Existence is a junkyard of potentialities and wreckage from past progresses.
Since existence is only linear looking back, and vast and seemingly limitless moving forward, and always, sometimes ruthlessly, moving forward, that which does not happen is destroyed. The power of agency–and denial of that agency is to demythologize everything outright; that said, calvinus delenda est–is not merely freedom to choose and act, but to relegate that which might have been to absolute non-being.
While we move through this existence, life sometimes resembles the light cycles in Tron: forward movement goes sideways, and someone or something is obliterated. A person hits a patch of ice and dies in a head-on collision; airplanes carpet-bomb cities; ideas and echoes of past civilizations destroyed by a barbaric mutation of modern culture. The decisions need not be that dramatic, either. The simple task of turning left instead of right, if Donna Noble be a valid example, creates–and necessarily destroys–potentialities. Sometimes subtle, sometimes overt and drastic. Choosing one thing is to reject another, allowing one thing to survive is to permit something else loss. (Draw your own soteriological/christological conclusion here.)
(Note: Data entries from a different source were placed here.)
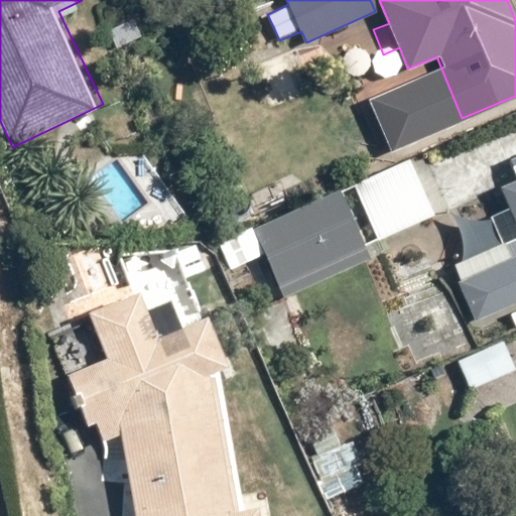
[(515,334),(515,153),(507,158),(515,174),(495,184),(515,227),(515,242),(383,306),(409,361),(506,314),(515,335),(515,334)]
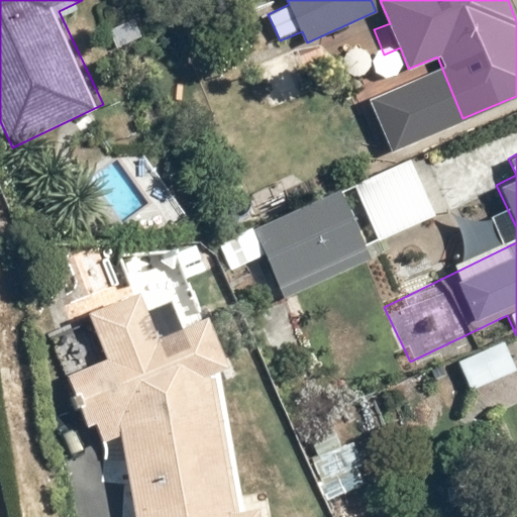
[(411,158),(350,185),(376,242),(436,216),(411,158)]
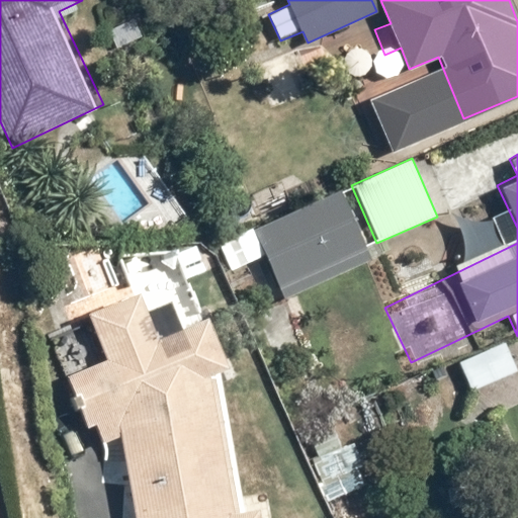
[(344,191),(254,231),(283,298),(373,259),(344,191)]
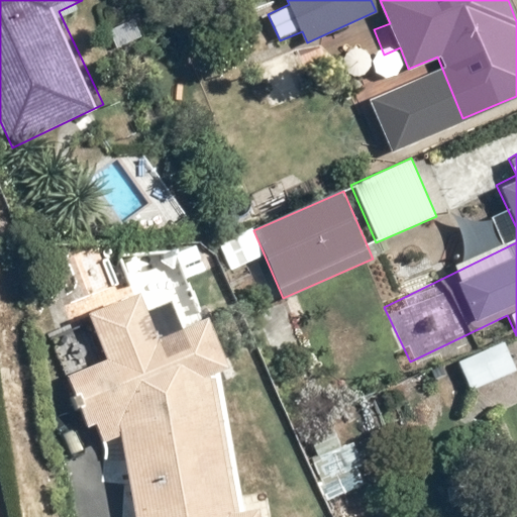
[(86,311),(103,357),(69,373),(89,428),(98,425),(102,437),(116,432),(133,516),(271,516),(267,493),(243,497),(209,373),(226,369),(206,311),(158,332),(138,292),(86,311)]
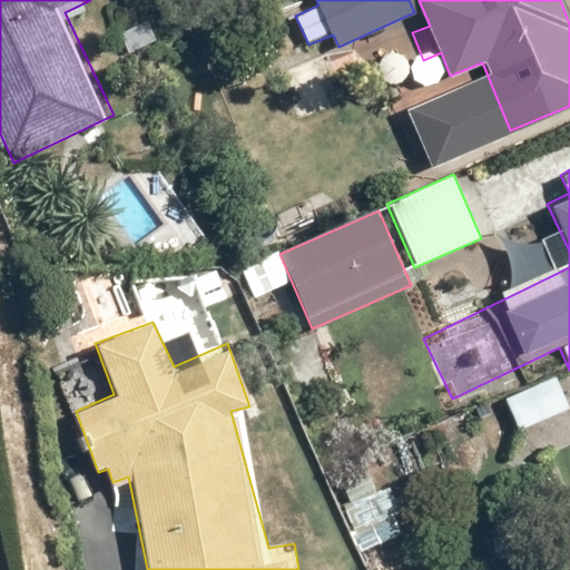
[(569,402),(553,371),(502,397),(521,434),(569,408),(569,402)]
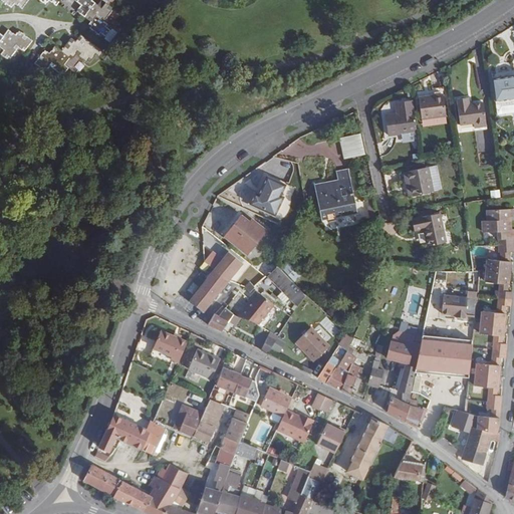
[(17,5),(22,9),(28,0),(0,0),(11,8),(16,2),(18,4),(17,5)]
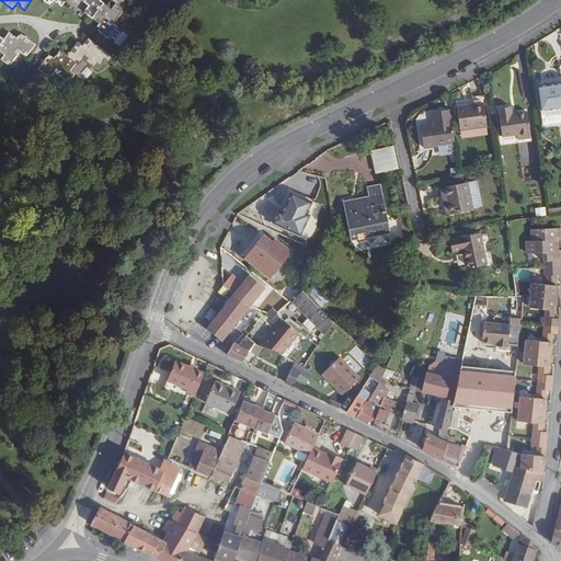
[(65,0),(66,0),(68,2),(67,6),(81,16),(86,10),(89,12),(87,14),(92,19),(104,2),(101,0),(65,0)]
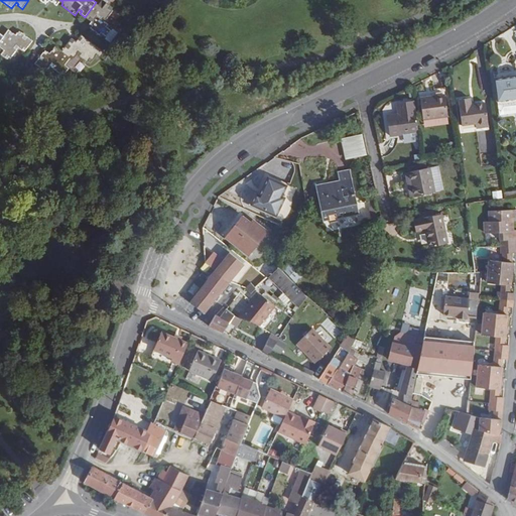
[(109,0),(102,0),(100,4),(96,2),(85,17),(90,20),(92,18),(94,20),(90,25),(103,34),(104,33),(107,35),(111,28),(109,27),(111,24),(107,21),(115,10),(113,9),(114,7),(108,3),(110,0),(109,0)]
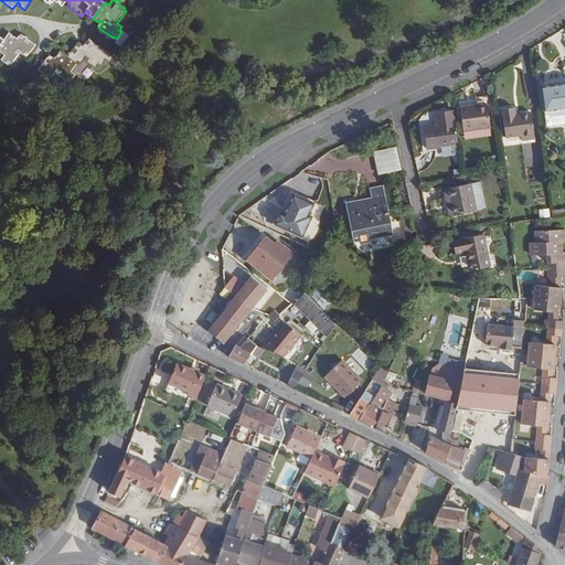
[(119,46),(128,34),(123,31),(121,31),(117,39),(114,42),(119,46)]
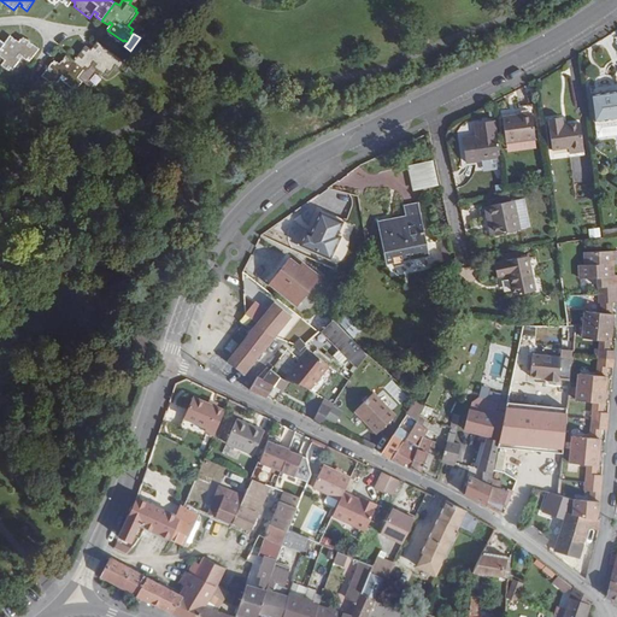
[(15,39),(10,35),(4,43),(0,48),(0,57),(4,60),(0,64),(0,65),(6,70),(7,68),(10,70),(19,57),(28,63),(37,51),(19,37),(16,43),(13,41),(15,39)]
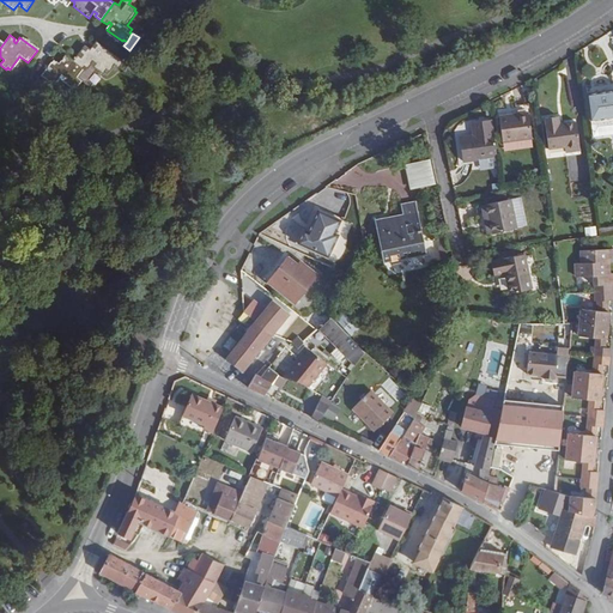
[(92,49),(85,43),(73,60),(85,68),(85,70),(90,64),(102,73),(104,72),(108,74),(113,67),(115,68),(117,67),(119,68),(125,62),(97,41),(92,46),(95,47),(92,49)]
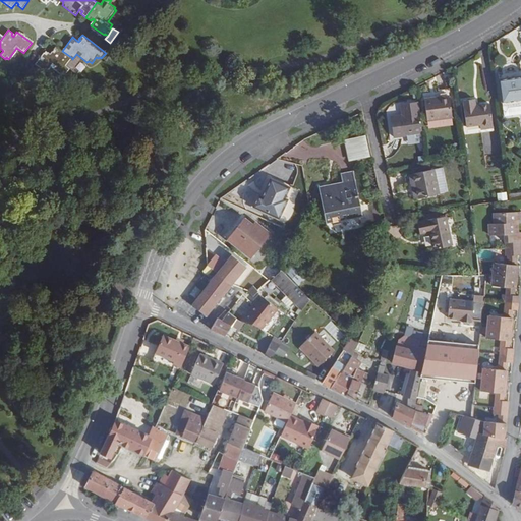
[(52,55),(47,51),(36,64),(47,72),(51,67),(62,75),(64,73),(66,75),(71,68),(66,65),(72,58),(62,51),(56,46),(52,51),(54,53),(52,55)]
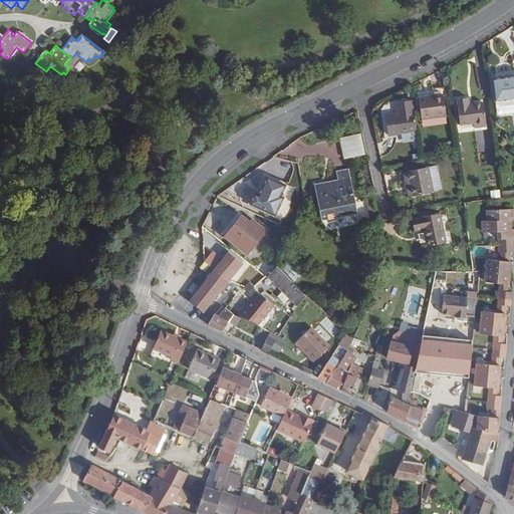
[(496,103),(513,100),(513,77),(493,80),(496,103)]
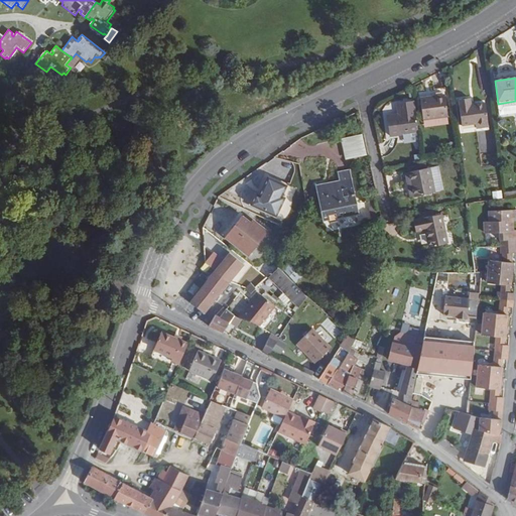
[(433,96),(433,93),(420,96),(422,119),(446,115),(443,94),(433,96)]
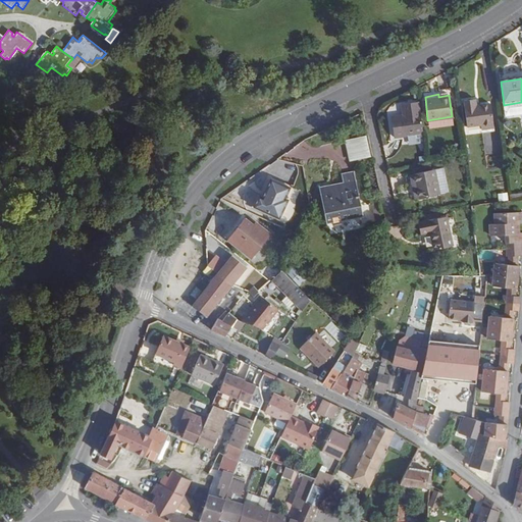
[(474,105),(474,98),(463,99),(466,125),(480,123),(481,128),(492,127),(490,103),(474,105)]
The future is an amalgam of seemingly limitless possibility, constantly negated by the choices we make on a daily basis.
What, then, of regret?
Regret, then, can be seen as the encounter of the debris of that which never was. It is to be examined, reflected upon, and stepped over. There is no stopping. After all, it never was, lest we fall again into an unnaturalistic fallacy of sorts. We also can learn from that which never was, while also choosing to create a matrix of possibilities which can have great and terrible consequences, for life and healing or death and destruction.
Some ideas are hideous enough to need to be obliterated, as well; the wreckage of which serves as a cautionary tale to those who stumble upon it. Then again, Christendom nearly destroyed Plato and Aristotle. Few would like to see the revival of Nazism. Sometimes, we are reckless with our ability to choose and destroy. Other times, it is right and righteous to do so.
Then, there are instances when a person is confronted with potential. The crisis of conscience, the mid-life crisis, the fork in the road. In those instances, we can only trust that we have the wisdom–divinely inspired or just plain ol’ intuition–to think forward and imagine the scenarios played out. Often times, the choice is clear; sometimes, no result could be anything resembling positive with everything ending in wreckage. Like Reservoir Dogs. Or millennialism.
Agency is a powerful thing, and the adminition for us to tread lightly with matters of great or even trifling concern is probably unnecessary. Existence is a self-referential caveat. That said, the very fact that anything makes any sense at all, that we find ourselves where we are, and are able to create an existence which can be a genuine blessing to others is in itself an echo of the great hope of salvation and the presence of God’s grace in a downright harrowing state of affairs that which we refer to as every day life.
Create with care, and live without fear.